I was in uncharted territory, but I quickly learned to hunt, surfing the band for a song that I recognized to materialize.

Then, we hit a stretch of dead air and few options and I had to settle on a station that was a bit harder than the Top 40 to which I usually listened.

(it helped that they played Journey’s Stone In Love)

And I know that the station played a song by Uriah Heep as their name – and that of their new album, Abominog – struck me as totally bizarre.

Some fifteen years later, not long after The Frenchman informed us of Uriah Heep’s fervent fanbase in Europe, I visited the UK for the first time. Emerging from The Tube, listening to Smashing Pumpkin’s Adore on my Walkman, I stopped.

Covering a section of the wall was a massive poster…touting tour dates for Uriah Heep.

Here are four songs from Billboard magazine’s album rock chart from twenty-nine years ago when some unfamiliar radio station gave me my one and only (as far as I know) dose of Uriah Heep…

Uriah Heep – That’s The Way That It Is
from Abominog

I got to thinking about Uriah Heep after reading a recent entry at 70s Music Mayhem on the debut of what would be the band’s lone Top 40 hit, Easy Livin’, in the US during late July, 1972.

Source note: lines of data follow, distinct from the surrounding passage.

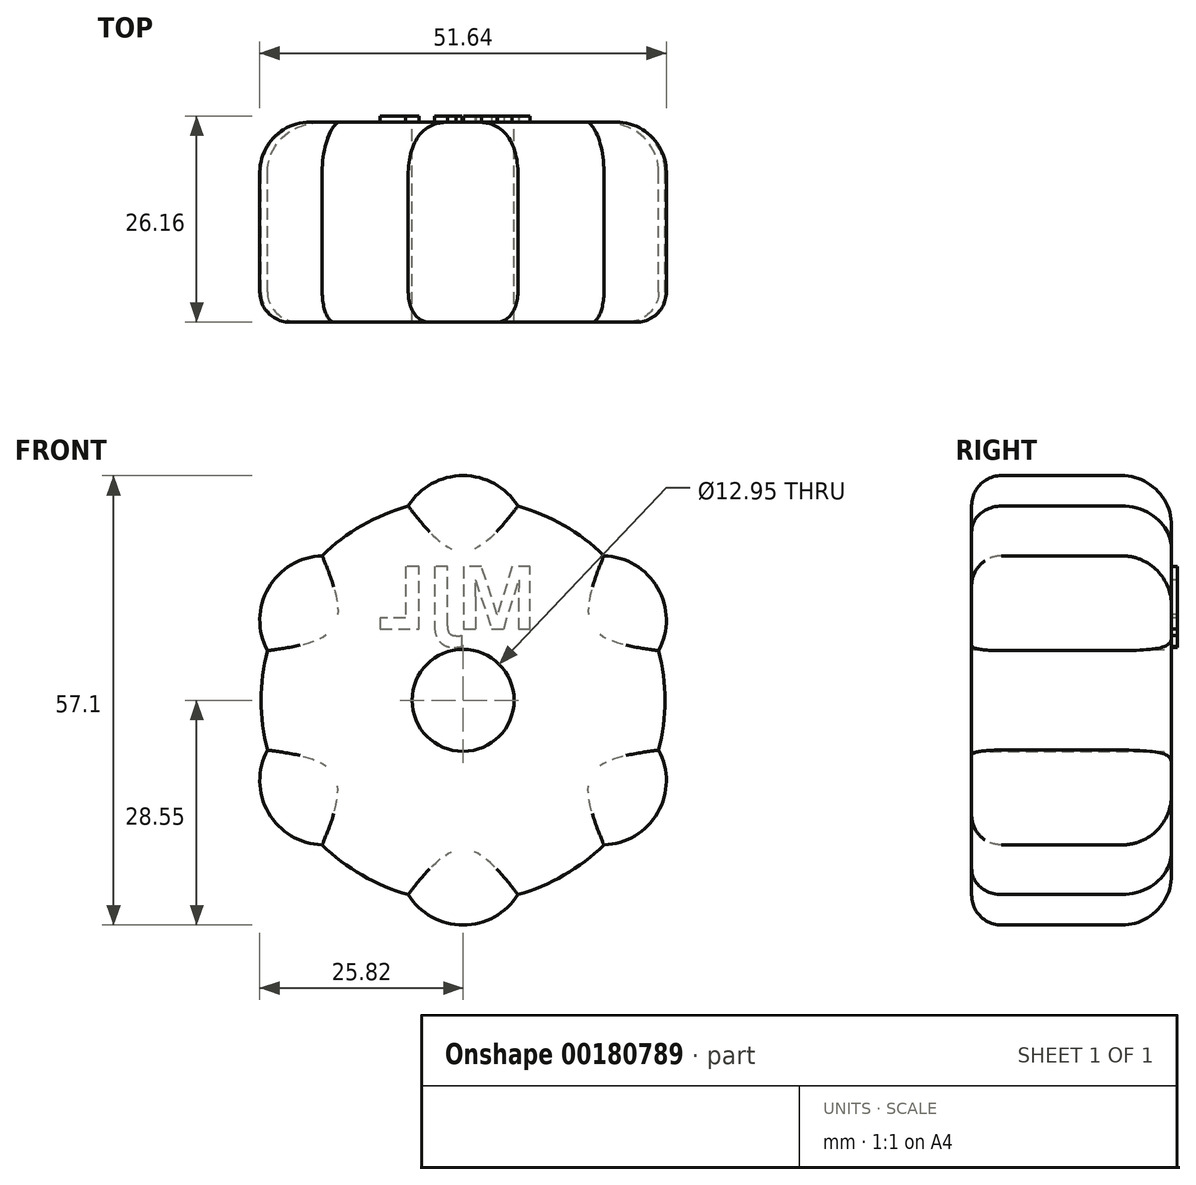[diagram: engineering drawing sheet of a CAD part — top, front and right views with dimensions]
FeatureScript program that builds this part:
annotation { "Feature Type Name" : "Feature", "Feature Type Description" : "" }
export const myFeature = defineFeature(function(context is Context, id is Id, definition is map)
    precondition{}
    {
        {
            var Q0;
            Q0=qCreatedBy(makeId("Front.planeOp"),FACE);
            var sketch = newSketch(context, id + "F0", { "sketchPlane" : qUnion([Q0])});
            skCircle(sketch, "E0", {"center": v(0, 0) * mm, "radius": 6.48 * mm});
            skArc(sketch, "E1", {"start": v(-6.96, 24.68) * mm, "mid": v(-12.82, 22.2) * mm, "end": v(-17.9, 18.37) * mm});
            skArc(sketch, "E2", {"start": v(6.96, 24.68) * mm, "mid": v(0, 28.55) * mm, "end": v(-6.96, 24.68) * mm});
            skArc(sketch, "E3.1.0", {"start": v(-17.9, 18.37) * mm, "mid": v(-24.72, 14.27) * mm, "end": v(-24.85, 6.31) * mm});
            skArc(sketch, "E3.2.0", {"start": v(-24.85, -6.31) * mm, "mid": v(-24.72, -14.27) * mm, "end": v(-17.9, -18.37) * mm});
            skArc(sketch, "E3.3.0", {"start": v(-6.96, -24.68) * mm, "mid": v(0, -28.55) * mm, "end": v(6.96, -24.68) * mm});
            skArc(sketch, "E3.4.0", {"start": v(17.9, -18.37) * mm, "mid": v(24.72, -14.27) * mm, "end": v(24.85, -6.31) * mm});
            skArc(sketch, "E3.5.0", {"start": v(24.85, 6.31) * mm, "mid": v(24.72, 14.27) * mm, "end": v(17.9, 18.37) * mm});
            skArc(sketch, "E4.trimOffspring", {"start": v(-24.85, 6.31) * mm, "mid": v(-25.64, 0) * mm, "end": v(-24.85, -6.31) * mm});
            skArc(sketch, "E5.trimOffspring", {"start": v(-17.9, -18.37) * mm, "mid": v(-12.82, -22.2) * mm, "end": v(-6.96, -24.68) * mm});
            skArc(sketch, "E6.trimOffspring", {"start": v(6.96, -24.68) * mm, "mid": v(12.82, -22.2) * mm, "end": v(17.9, -18.37) * mm});
            skArc(sketch, "E7.trimOffspring", {"start": v(24.85, -6.31) * mm, "mid": v(25.64, 0) * mm, "end": v(24.85, 6.31) * mm});
            skArc(sketch, "E8.trimOffspring", {"start": v(17.9, 18.37) * mm, "mid": v(12.82, 22.2) * mm, "end": v(6.96, 24.68) * mm});
            skSolve(sketch);
        }
        {
            var Q0;
            Q0=makeQuery(id+"F0.imprint","IMPRINT",FACE,{"disambiguationData":[TD([[makeQuery(id+"F0.imprint","IMPRINT",EDGE,{"derivedFrom":sQuery(id+"F0.wireOp",EDGE,"E0")}),-1.0]])]});
            extrude(context, id + "F1", {"entities" : qUnion([Q0]), "depth" : 25.4 * mm});
        }
        {
            var Q0;
            Q0=makeQuery(id+"F1.opExtrude","CAP_EDGE",EDGE,{"disambiguationData":[OSD([sQuery(id+"F0.wireOp",EDGE,"E4.trimOffspring")])],"isStart":false});
            var Q1;
            Q1=makeQuery(id+"F1.opExtrude","CAP_EDGE",EDGE,{"disambiguationData":[OSD([sQuery(id+"F0.wireOp",EDGE,"E3.2.0")])],"isStart":false});
            var Q2;
            Q2=makeQuery(id+"F1.opExtrude","CAP_EDGE",EDGE,{"disambiguationData":[OSD([sQuery(id+"F0.wireOp",EDGE,"E5.trimOffspring")])],"isStart":false});
            var Q3;
            Q3=makeQuery(id+"F1.opExtrude","CAP_EDGE",EDGE,{"disambiguationData":[OSD([sQuery(id+"F0.wireOp",EDGE,"E3.1.0")])],"isStart":false});
            var Q4;
            Q4=makeQuery(id+"F1.opExtrude","CAP_EDGE",EDGE,{"disambiguationData":[OSD([sQuery(id+"F0.wireOp",EDGE,"E1")])],"isStart":false});
            var Q5;
            Q5=makeQuery(id+"F1.opExtrude","CAP_EDGE",EDGE,{"disambiguationData":[OSD([sQuery(id+"F0.wireOp",EDGE,"E2")])],"isStart":false});
            var Q6;
            Q6=makeQuery(id+"F1.opExtrude","CAP_EDGE",EDGE,{"disambiguationData":[OSD([sQuery(id+"F0.wireOp",EDGE,"E8.trimOffspring")])],"isStart":false});
            var Q7;
            Q7=makeQuery(id+"F1.opExtrude","CAP_EDGE",EDGE,{"disambiguationData":[OSD([sQuery(id+"F0.wireOp",EDGE,"E3.5.0")])],"isStart":false});
            var Q8;
            Q8=makeQuery(id+"F1.opExtrude","CAP_EDGE",EDGE,{"disambiguationData":[OSD([sQuery(id+"F0.wireOp",EDGE,"E7.trimOffspring")])],"isStart":false});
            var Q9;
            Q9=makeQuery(id+"F1.opExtrude","CAP_EDGE",EDGE,{"disambiguationData":[OSD([sQuery(id+"F0.wireOp",EDGE,"E3.4.0")])],"isStart":false});
            var Q10;
            Q10=makeQuery(id+"F1.opExtrude","CAP_EDGE",EDGE,{"disambiguationData":[OSD([sQuery(id+"F0.wireOp",EDGE,"E6.trimOffspring")])],"isStart":false});
            var Q11;
            Q11=makeQuery(id+"F1.opExtrude","CAP_EDGE",EDGE,{"disambiguationData":[OSD([sQuery(id+"F0.wireOp",EDGE,"E3.3.0")])],"isStart":false});
            fillet(context, id + "F2", {"entities" : qUnion([Q0, Q1, Q2, Q3, Q4, Q5, Q6, Q7, Q8, Q9, Q10, Q11]), "radius" : 3.8 * mm, "tangentPropagation" : true, "allowEdgeOverflow" : false});
        }
        {
            var Q0;
            Q0=makeQuery(id+"F1.opExtrude","CAP_EDGE",EDGE,{"disambiguationData":[OSD([sQuery(id+"F0.wireOp",EDGE,"E1")])],"isStart":true});
            var Q1;
            Q1=makeQuery(id+"F1.opExtrude","CAP_EDGE",EDGE,{"disambiguationData":[OSD([sQuery(id+"F0.wireOp",EDGE,"E2")])],"isStart":true});
            var Q2;
            Q2=makeQuery(id+"F1.opExtrude","CAP_EDGE",EDGE,{"disambiguationData":[OSD([sQuery(id+"F0.wireOp",EDGE,"E8.trimOffspring")])],"isStart":true});
            var Q3;
            Q3=makeQuery(id+"F1.opExtrude","CAP_EDGE",EDGE,{"disambiguationData":[OSD([sQuery(id+"F0.wireOp",EDGE,"E3.5.0")])],"isStart":true});
            var Q4;
            Q4=makeQuery(id+"F1.opExtrude","CAP_EDGE",EDGE,{"disambiguationData":[OSD([sQuery(id+"F0.wireOp",EDGE,"E7.trimOffspring")])],"isStart":true});
            var Q5;
            Q5=makeQuery(id+"F1.opExtrude","CAP_EDGE",EDGE,{"disambiguationData":[OSD([sQuery(id+"F0.wireOp",EDGE,"E3.4.0")])],"isStart":true});
            var Q6;
            Q6=makeQuery(id+"F1.opExtrude","CAP_EDGE",EDGE,{"disambiguationData":[OSD([sQuery(id+"F0.wireOp",EDGE,"E6.trimOffspring")])],"isStart":true});
            var Q7;
            Q7=makeQuery(id+"F1.opExtrude","CAP_EDGE",EDGE,{"disambiguationData":[OSD([sQuery(id+"F0.wireOp",EDGE,"E3.3.0")])],"isStart":true});
            var Q8;
            Q8=makeQuery(id+"F1.opExtrude","CAP_EDGE",EDGE,{"disambiguationData":[OSD([sQuery(id+"F0.wireOp",EDGE,"E5.trimOffspring")])],"isStart":true});
            var Q9;
            Q9=makeQuery(id+"F1.opExtrude","CAP_EDGE",EDGE,{"disambiguationData":[OSD([sQuery(id+"F0.wireOp",EDGE,"E3.2.0")])],"isStart":true});
            var Q10;
            Q10=makeQuery(id+"F1.opExtrude","CAP_EDGE",EDGE,{"disambiguationData":[OSD([sQuery(id+"F0.wireOp",EDGE,"E4.trimOffspring")])],"isStart":true});
            var Q11;
            Q11=makeQuery(id+"F1.opExtrude","CAP_EDGE",EDGE,{"disambiguationData":[OSD([sQuery(id+"F0.wireOp",EDGE,"E3.1.0")])],"isStart":true});
            fillet(context, id + "F3", {"entities" : qUnion([Q0, Q1, Q2, Q3, Q4, Q5, Q6, Q7, Q8, Q9, Q10, Q11]), "radius" : 6.35 * mm, "tangentPropagation" : true, "allowEdgeOverflow" : false});
        }
        {
            var Q0;
            Q0=makeQuery(id+"F1.opExtrude","CAP_FACE",FACE,{"disambiguationData":[OSD([sQuery(id+"F0.wireOp",EDGE,"E0"),sQuery(id+"F0.wireOp",EDGE,"E1"),sQuery(id+"F0.wireOp",EDGE,"E2"),sQuery(id+"F0.wireOp",EDGE,"E3.1.0"),sQuery(id+"F0.wireOp",EDGE,"E3.2.0"),sQuery(id+"F0.wireOp",EDGE,"E3.3.0"),sQuery(id+"F0.wireOp",EDGE,"E3.4.0"),sQuery(id+"F0.wireOp",EDGE,"E3.5.0"),sQuery(id+"F0.wireOp",EDGE,"E4.trimOffspring"),sQuery(id+"F0.wireOp",EDGE,"E5.trimOffspring"),sQuery(id+"F0.wireOp",EDGE,"E6.trimOffspring"),sQuery(id+"F0.wireOp",EDGE,"E7.trimOffspring"),sQuery(id+"F0.wireOp",EDGE,"E8.trimOffspring")])],"isStart":true});
            var sketch = newSketch(context, id + "F4", { "sketchPlane" : qUnion([Q0])});
            skText(sketch, "E9", { "text": "MJL", "fontName": "OpenSans-Bold.ttf"});
            const initialGuessF4  = {"E9": [-0.00953, 0.00907, 1, 0, 0.008]};
            skSetInitialGuess(sketch, initialGuessF4);
            skSolve(sketch);
        }
        {
            var Q0;
            Q0 = qSketchRegion(id + "F4", true);
            extrude(context, id + "F5", {"entities" : qUnion([Q0]), "operationType" : NewBodyOperationType.ADD, "depth" : 0.76 * mm});
        }
    });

(I don’t think that I’d ever heard the song before)

That’s Just The Way It Is apparently got enough airplay to give the band their biggest album in a decade and it’s not a bad song at all. It’s catchy, rumbles along quite nicely, and certainly wouldn’t have sounded out of place next to Journey and Foreigner at the time.

Nazareth – Love Leads To Madness
from 2XS

I’m familiar with little by Nazareth aside from Love Hurts and its accompanying album, Hair Of The Dog. My buddy Will had an older brother and the eight track seemed to be permanently lodged in his Trans Am’s player.

I dig Dan McCafferty’s gruff vocals which I’ve heard influenced Axl Rose and Love Leads To Madness is pretty cool. With what little I do know of Nazareth’s catalog and the fact that they’re Scottish, I’d be interested in hearing more.

The Sherbs – We Ride Tonight
from Defying Gravity

My buddy Beej would go to visit relatives out west most summers. He’d return after a couple weeks with tapes of exotic songs recorded from the radio and The Sherb’s We Ride Tonight might have been on one of those mixes.

I did hear the song here and there on WEBN or 96 Rock, but I never knew who it was or what it was called. It was one of those songs that was filed deep in my brain, making cameos throughout the years and causing me to wonder if I’d imagined it.

We Ride Tonight is a taut rocker with a mysterious vibe and a chorus reminiscent of the Patti Smith/Bruce Springsteen classic Because The Night.

Billy Squier – Emotions In Motion
from Emotions In Motion

Billy Squier was about as popular as any act in my junior high/high school during his Don’t Say No/Emotions In Motion period.

There were three cities that were on most tour stops and within a two-hour drive of my hometown; Squier was playing one of them every few months, opening for some major headliner.

(there were more Billy Squier concert shirts per capita in my high school than any high school in America)

But it was straight-ahead, groove-driven rock that sounded great on the radio (and both Don’t Say No and Emotions In Motion had four or five songs that got played heavily in our part of the midwest).